“Warum willst du überhaupt eine Diagnose?”, fragte neulich jemand, als wir darauf zu reden kamen, dass beim FeuerwehrRitterRömerPiraten einige Dinge anders sind als bei anderen Kindern. “Er ist halt einfach der FeuerwehrRitterRömerPirat mit all seinen liebenswerten und auch einigen schwierigen Seiten. Nehmt ihn doch einfach, wie er ist und verzichtet auf die Abklärungen”, meinte die Person und ich hätte ihr nur zu gerne beigepflichtet.
Eigentlich hat sie ja recht. Wozu soll so ein Etikett gut sein, das man dem Kind anheftet? Sind die Menschen denn nicht in der Lage, ein Kind einfach so zu nehmen, wie es nun mal ist? Mit ihm unterwegs zu sein und ihm zu helfen, die wunderbaren Dinge, die in ihm drin stecken, zu Tage zu befördern? Die Geduld aufzubringen, mit ihm manches, was bei anderen mit zunehmendem Alter ganz von selbst kommt, Schritt für Schritt zu erlernen?

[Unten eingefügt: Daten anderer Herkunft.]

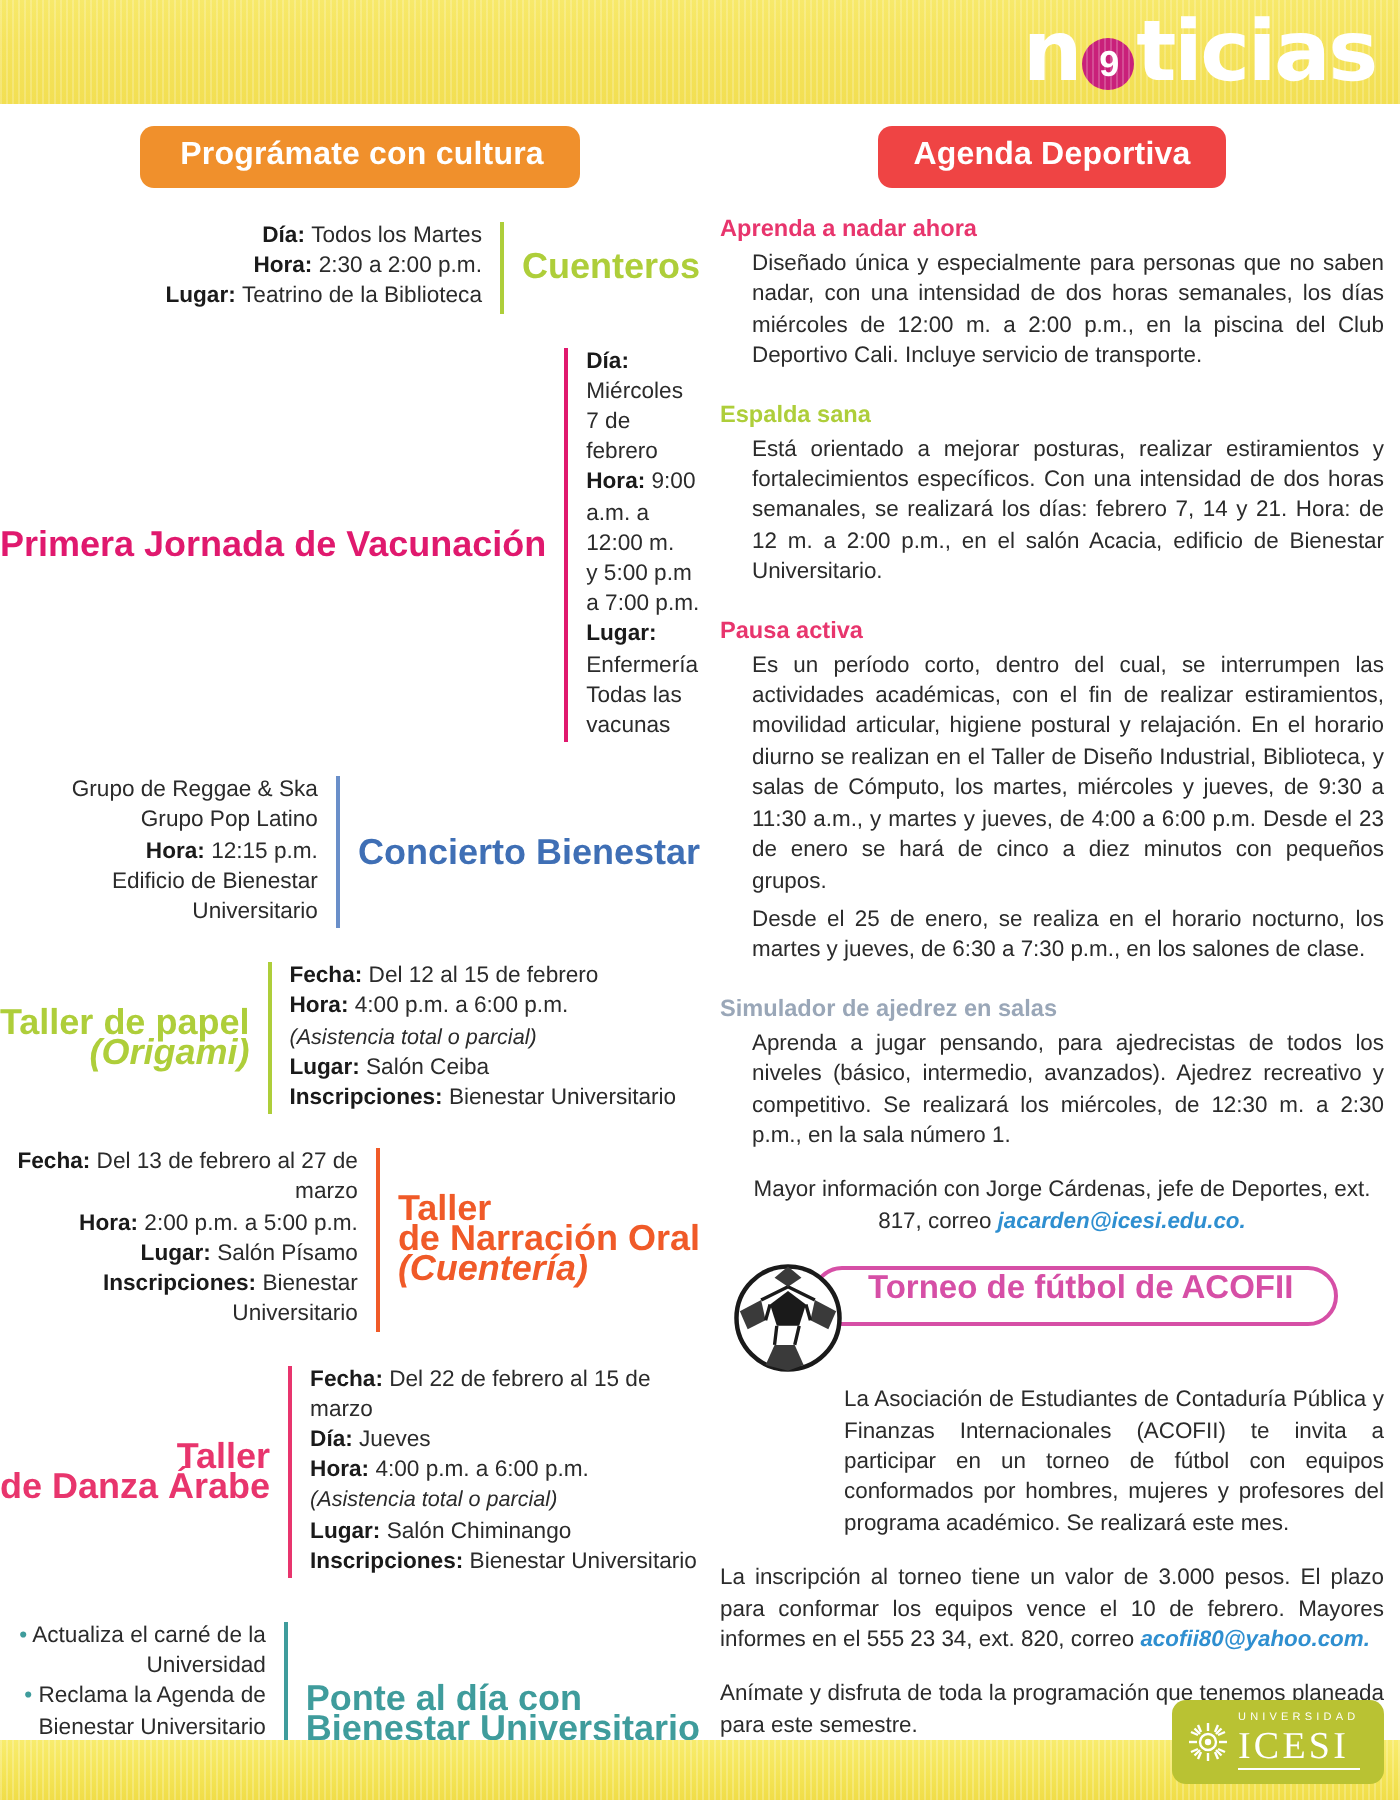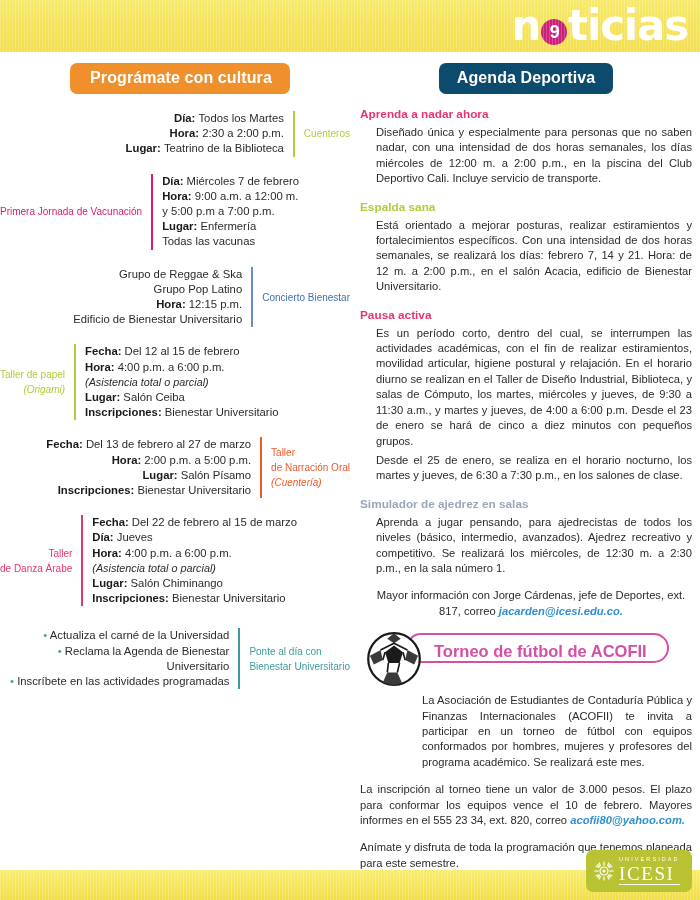--- a/index.html
+++ b/index.html
@@ -138,40 +138,40 @@
   .pill {
     display: inline-block;
     color: #ffffff;
     font-weight: bold;
     font-size: 16px;
     padding: 6px 18px 7px 18px;
     border-radius: 7px;
     letter-spacing: 0.1px;
   }
   .pill-orange { background: #f0902c; padding-left: 20px; }
-  .pill-green  { background: #0c4a6e; }
+  .pill-green  { background: #ef4444; }
   .pill-wrap-left   { text-align: center; padding-left: 10px; margin-top: 11px; }
   .pill-wrap-right  { text-align: center; margin-top: 11px; }
 
   
   .ev {
     display: flex;
     align-items: stretch;
     margin-top: 17px;
   }
   .ev-details {
     font-size: 11.3px;
     color: #2b2b2b;
     line-height: 15.2px;
   }
   .ev-details b { color: #1a1a1a; }
   .ev-details .note { font-style: italic; font-size: 10.8px; }
   .ev-title {
-    font-weight: normal;
-    font-size: 10px;
+    font-weight: bold;
+    font-size: 18px;
     line-height: 15px;
     align-self: center;
   }
   .rule {
     width: 2px;
     align-self: stretch;
     margin: 0 9px;
     flex: 0 0 auto;
   }
 
@@ -215,21 +215,21 @@
   }
   .futbol-pill {
     position: absolute;
     left: 46px;
     top: 0;
     border: 2px solid #d64fa6;
     border-radius: 19px;
     height: 30px;
     padding: 0 20px 0 26px;
     display: flex;
-    align-items: flex-end;
+    align-items: flex-start;
     color: #d64fa6;
     font-weight: bold;
     font-size: 16.5px;
     box-sizing: border-box;
   }
   .ball {
     position: absolute;
     left: 6px;
     top: -2px;
     width: 56px;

Nein, das sind sie ganz offensichtlich nicht, oder zumindest lässt das System ihnen nur sehr wenig Spielraum, diese Geduld aufzubringen. Ein Kind hat gefälligst so zu funktionieren, wie die Mehrheit der Kinder in einem bestimmten Alter funktioniert und wenn es das nicht tut, unterstellt man ihm schnell einmal Unwilligkeit. Alle seine Fähigkeiten und liebenswerten Eigenschaften spielen plötzlich keine Rolle mehr, es ist nur noch das Kind, das nicht liefert, was man glaubt, von ihm erwarten zu können.
Wie schwierig es ist, für ein solches Kind nur schon ein Minimum an Unterstützung zu bekommen, habe ich an anderer Stelle schon zur Genüge beschrieben. Erweist sich dann aber das Minimum, das man dem Kind irgendwann doch noch zugestanden hat, als zu wenig, läuft ohne präzise Diagnose überhaupt nichts mehr. Also hast du die Wahl: Entweder, du lässt die Experten an dein Kind heran, die herausfinden, wo der Grund für die Schwierigkeiten liegt, oder du lässt dein Kind untergehen. (Ja, ich weiss, einige würden jetzt für Homeschooling plädieren, aber aus Gründen, die nicht hierher gehören, geht das im Falle des FeuerwehrRitterRömerPiraten nicht.)
Mit etwas Glück gerätst du nach langer Suche endlich an eine kompetente Fachperson, die herausfindet, wo der Hase im Pfeffer liegt und diese Fachperson darf dann mit der Diagnose in der Hand für die nötige Unterstützung kämpfen. Sogar dann, wenn sich – wie Gott sei Dank in unserem Fall – die Schule nach ihren Erläuterungen willig zeigt, dem Kind zu geben, was es braucht, muss das noch lange nichts heissen. Das letzte Wort hat nämlich die Bildungspolitik und die hat ja trotz verankertem Recht auf Bildung in erster Linie die Finanzen im Blick. Die Diagnose ist also noch lange keine Garantie auf echte Unterstützung – vielleicht weicht sie ja einen halben Millimeter von dem ab, was noch durchgeht -, aber immerhin öffnet sie dir die Tür einen Spalt breit, damit wieder ein Schimmer Hoffnung auf das trübe Szenario von Versagensängsten, Überforderung und Schulfrust scheint.
Und weil der FeuerwehrRitterRömerPirat diesen Hoffnungsschimmer ganz dringend braucht, sind wir ganz froh, nach vielen unnötigen Umwegen endlich eine Diagnose zu haben (die sich übrigens voll und ganz mit dem deckt, was wir selber beobachtet haben, aber jetzt hat das Kind auch einen Namen).